Best Toilet Bowl Cleaners
These products, from brands like Great Value, Lysol, and Nature Clean, can make cleaning easier
When you shop through retailer links on our site, we may earn affiliate commissions. 100% of the fees we collect are used to support our nonprofit mission. Learn more.
We all want our bathrooms to sparkle, right? But, as anyone who’s wielded a toilet brush can tell you, keeping them clean can be a real chore.
Consumer Reports recently tested nearly a dozen toilet bowl cleaners from popular brands such as Clorox, Lysol, and Seventh Generation. We examined a range of options, including traditional liquids and gels, as well as sheet and tab products that dissolve once dropped in the water.
Best Toilets From CR's Tests
We flushed plastic balls, sponges, and water-filled condoms to find models that don’t clog.
Best Toilet Bowl Cleaners
The cleaners that top our ratings most effectively removed a proprietary mixture of sticky, organic ingredients dried onto porcelain plates—meant to mimic solid waste on the surface of your porcelain toilet bowl.
To standardize testing, we applied an equal amount of cleaner (mixed into a water-based solution) onto a dirty plate and then set up a rig to drag a brush across it for 3 minutes.
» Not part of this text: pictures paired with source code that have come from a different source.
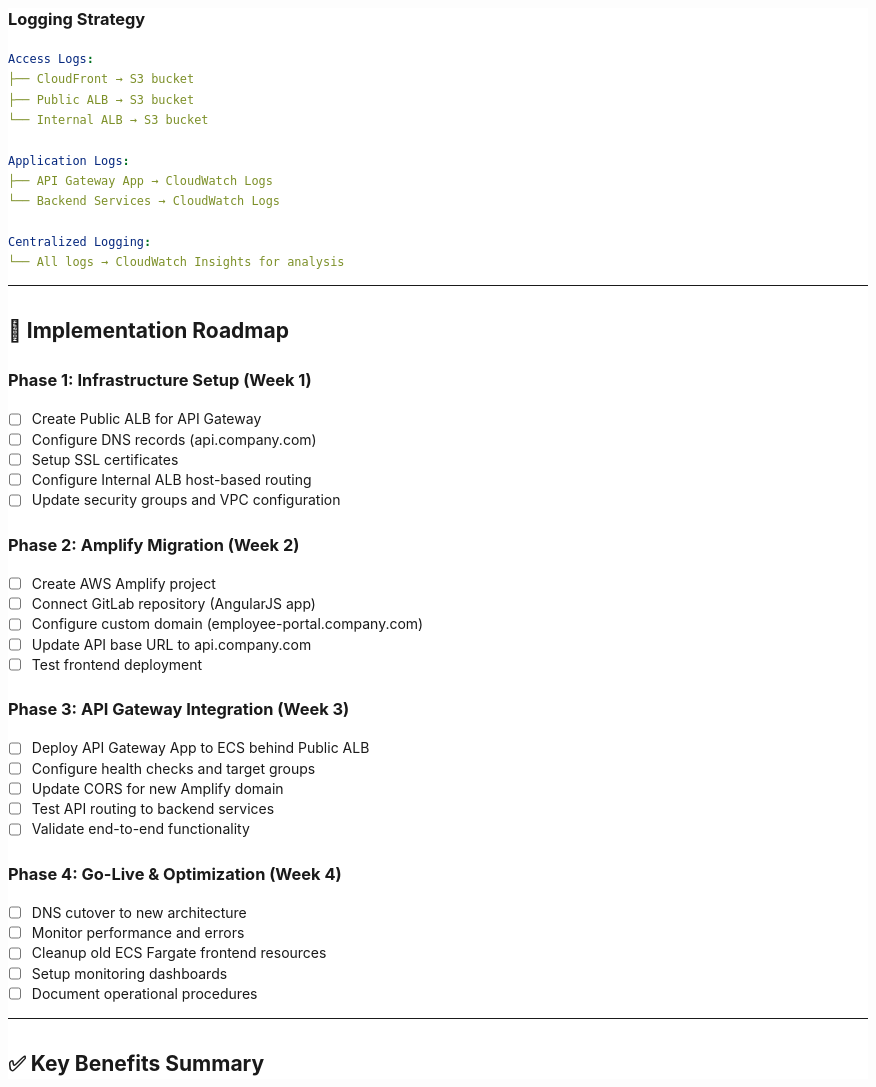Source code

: ### **Logging Strategy**
```yaml
Access Logs:
├── CloudFront → S3 bucket
├── Public ALB → S3 bucket
└── Internal ALB → S3 bucket

Application Logs:
├── API Gateway App → CloudWatch Logs
└── Backend Services → CloudWatch Logs

Centralized Logging:
└── All logs → CloudWatch Insights for analysis
```

---

## 🚀 **Implementation Roadmap**

### **Phase 1: Infrastructure Setup (Week 1)**
- [ ] Create Public ALB for API Gateway
- [ ] Configure DNS records (api.company.com)
- [ ] Setup SSL certificates
- [ ] Configure Internal ALB host-based routing
- [ ] Update security groups and VPC configuration

### **Phase 2: Amplify Migration (Week 2)**
- [ ] Create AWS Amplify project
- [ ] Connect GitLab repository (AngularJS app)
- [ ] Configure custom domain (employee-portal.company.com)
- [ ] Update API base URL to api.company.com
- [ ] Test frontend deployment

### **Phase 3: API Gateway Integration (Week 3)**
- [ ] Deploy API Gateway App to ECS behind Public ALB
- [ ] Configure health checks and target groups
- [ ] Update CORS for new Amplify domain
- [ ] Test API routing to backend services
- [ ] Validate end-to-end functionality

### **Phase 4: Go-Live & Optimization (Week 4)**
- [ ] DNS cutover to new architecture
- [ ] Monitor performance and errors
- [ ] Cleanup old ECS Fargate frontend resources
- [ ] Setup monitoring dashboards
- [ ] Document operational procedures

---

## ✅ **Key Benefits Summary**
The top performers, featured below, removed the most waste when assessed both visually and by weight.
Because they come in bottles with pointed nozzles, liquid and gel cleaners allow you to get all around the bowl and under the lip, while dissolvable cleaners that you drop into the bowl can reduce mess by avoiding drips or leaks during handling and may take up less space in your cabinet. Either style can work; it’s largely a matter of personal preference.
How CR Tests Toilet Bowl Cleaners
The products that perform best in our ratings removed the largest amount of solid waste from a porcelain plate during testing.
To start, our experts concocted a proprietary sticky mixture and dried it onto porcelain plates. We then got to cleaning: For each test, we applied the cleaner (as part of a water-based solution) to a soiled plate and, using a rig, uniformly dragged a toilet cleaning brush across for 3 minutes, mimicking scrubbing. For the solid sheet and tablet cleaners, we first dissolved the solid cleaner into water.
We measure the results by analyzing the amount of white porcelain visible before and after cleaning. This was calculated by counting pixels in photographs taken during testing and is represented by the “bowl cleaning” score. We also weighed the plate before and after cleaning to quantify how much solid waste was removed, represented by the “solid waste removal” score.
Our testing doesn’t assess a cleaner’s ability to remove stains or limescale buildup. It also doesn’t assess the validity of specific manufacturer claims, such as a cleaner being all-natural, nontoxic, antibacterial, or antiviral. We do include those claims in our ratings chart to help you shop, though. The rating of a cleaner’s scent tends to come down to preference, so that also isn’t incorporated into our scoring.